Task instructions:
(a) Summarize the quality assurance checklist in two sentences.
(b) Pick up the quality assurance checklist after the last sentence of its web developers section and continue writing it.

═══ Selected extract

Checklist for Quality Assurance

Basics:

1 Plan for Quality Assurance at the Start

Quality assurance should be delivered at the very beginning of any project, and not reserved for the last step of the process. Tests should be written by those who will conduct testing that are based on the web accessibility standards and on the best practices. It will help the entire team to catch critical accessibility bugs before they become real-world problems. Once the tests have been written, testing should ideally take place at just about every phase of the project.

 

2 Web Designers

Web designers can test the project for any of the visual and more accessibility requirements such as:

Typography, color contrast, predictable and consistent navigation, link visibility and target size, visual focus indicator, label proximity, and blocks of content being separated and distinct from each other.

 

3 Web Developers

In the developing phase, web developers can conduct testing for the accessibility requirements that relate with the basic code of the project. Automated unit testing and integration testing should be conducted to help catch code-related accessibility issues early in the development process as well as keyboard testing and screen reader testing of custom widgets and client-side scripting.

══════
═══ Provided material

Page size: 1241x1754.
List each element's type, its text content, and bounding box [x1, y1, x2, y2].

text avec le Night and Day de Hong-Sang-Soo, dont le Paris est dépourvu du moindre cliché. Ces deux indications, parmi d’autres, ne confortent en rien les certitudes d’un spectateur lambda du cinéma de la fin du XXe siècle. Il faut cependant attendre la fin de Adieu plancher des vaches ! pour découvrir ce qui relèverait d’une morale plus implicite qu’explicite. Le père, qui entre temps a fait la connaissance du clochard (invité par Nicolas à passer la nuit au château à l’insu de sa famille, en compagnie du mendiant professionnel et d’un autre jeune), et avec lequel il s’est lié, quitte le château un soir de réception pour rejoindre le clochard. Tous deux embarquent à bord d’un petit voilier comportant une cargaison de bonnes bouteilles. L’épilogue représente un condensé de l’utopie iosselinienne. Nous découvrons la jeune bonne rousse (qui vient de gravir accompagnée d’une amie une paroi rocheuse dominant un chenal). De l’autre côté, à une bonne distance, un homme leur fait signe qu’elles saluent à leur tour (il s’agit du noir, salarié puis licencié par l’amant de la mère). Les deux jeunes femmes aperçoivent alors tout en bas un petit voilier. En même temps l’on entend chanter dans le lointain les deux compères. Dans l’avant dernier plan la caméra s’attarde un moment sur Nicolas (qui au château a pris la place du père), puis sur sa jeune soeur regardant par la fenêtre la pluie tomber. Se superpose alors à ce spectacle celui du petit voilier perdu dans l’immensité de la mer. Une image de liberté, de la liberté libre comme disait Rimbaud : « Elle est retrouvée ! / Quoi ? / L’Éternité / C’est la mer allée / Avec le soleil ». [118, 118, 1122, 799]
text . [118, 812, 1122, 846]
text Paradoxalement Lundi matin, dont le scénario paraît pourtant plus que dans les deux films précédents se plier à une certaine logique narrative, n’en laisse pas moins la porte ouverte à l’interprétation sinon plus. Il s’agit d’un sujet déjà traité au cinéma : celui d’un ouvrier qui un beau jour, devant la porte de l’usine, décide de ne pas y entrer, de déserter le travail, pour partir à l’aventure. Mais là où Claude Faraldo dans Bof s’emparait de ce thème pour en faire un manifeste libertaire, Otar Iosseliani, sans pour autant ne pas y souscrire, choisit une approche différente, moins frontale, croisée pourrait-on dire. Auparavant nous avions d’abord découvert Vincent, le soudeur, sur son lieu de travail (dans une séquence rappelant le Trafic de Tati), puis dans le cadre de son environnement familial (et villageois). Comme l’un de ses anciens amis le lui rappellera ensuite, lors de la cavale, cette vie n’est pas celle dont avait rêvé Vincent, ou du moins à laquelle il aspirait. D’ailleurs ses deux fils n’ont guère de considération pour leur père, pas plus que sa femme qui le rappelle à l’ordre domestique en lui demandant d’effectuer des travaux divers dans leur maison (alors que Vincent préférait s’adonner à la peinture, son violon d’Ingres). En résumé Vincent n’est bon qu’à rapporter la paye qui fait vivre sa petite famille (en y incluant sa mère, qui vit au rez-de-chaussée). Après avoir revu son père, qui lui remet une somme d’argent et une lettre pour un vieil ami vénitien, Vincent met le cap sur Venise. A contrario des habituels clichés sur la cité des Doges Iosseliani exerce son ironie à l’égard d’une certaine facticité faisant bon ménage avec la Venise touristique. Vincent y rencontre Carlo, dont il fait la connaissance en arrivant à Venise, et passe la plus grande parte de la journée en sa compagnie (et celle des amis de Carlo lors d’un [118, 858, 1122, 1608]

══════

Responses in order:
(a) Quality assurance should begin at the start of a project, with tests based on web accessibility standards and best practices written by the people who will run them and then carried out at nearly every phase. Web designers can check visual requirements such as typography, color contrast, and consistent navigation, while web developers can test code-related requirements through automated unit and integration testing plus keyboard and screen reader testing of custom widgets and client-side scripting.

(b)
4 Create a Testing Methodology

For complete web accessibility testing to be effective during the testing phase, a testing methodology must be prepared to add consistency for discovering issues throughout the process. A methodology like the one below can be used to achieve a constant process and produce consistent results:

 

Decide the Scope for Testing

Decide how many pages will be evaluated, selecting representative pages, choosing which conformance level to evaluate against, etc.

 

5 Conduct Tests

Automated Tests: Use specific tools to find issues that can be found automatically.

Manual Tests: Go through a series of tests using different tools to find issues in the page or application that is being tested. The recommended process for manual testing is:

Input: Keyboard

Input: Touch

Visual Presentation

Alternative Text

Audio and Video

Semantics and Document Structure

Forms

Dynamic Content

Custom Widgets

Document All Findings in an Accessibility Report Format

 

Checklist:

  • Automated Testing

The code is checked with appropriate tool?

 

  • Semantics and Structure

Headings, lists, menus, forms, etc. can be programmatically determined?

 

  • Readability

Has the reading order been tested to confirm that all content on the page is available in a logical order for assistive technologies?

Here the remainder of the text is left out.